■ What to work on: Without any images, output the records below verbatim.

= = =

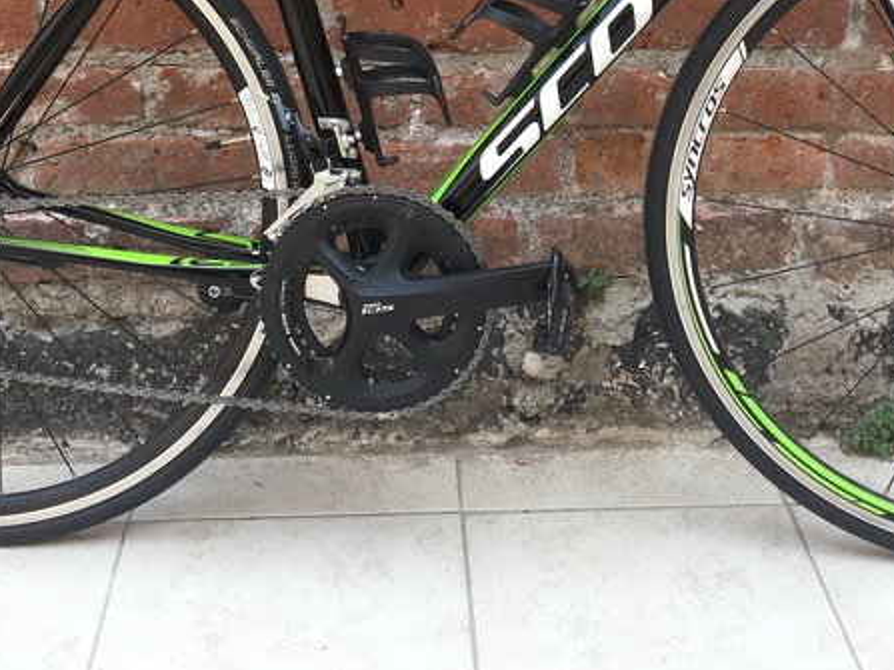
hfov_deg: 31.7
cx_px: 486
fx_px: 1575
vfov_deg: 22.9
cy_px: -19
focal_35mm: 61
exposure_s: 1/120
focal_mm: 4.15
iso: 25
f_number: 2.2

= = =

■ Output for this exercise:
hfov_deg: 31.7
cx_px: 486
fx_px: 1575
vfov_deg: 22.9
cy_px: -19
focal_35mm: 61
exposure_s: 1/120
focal_mm: 4.15
iso: 25
f_number: 2.2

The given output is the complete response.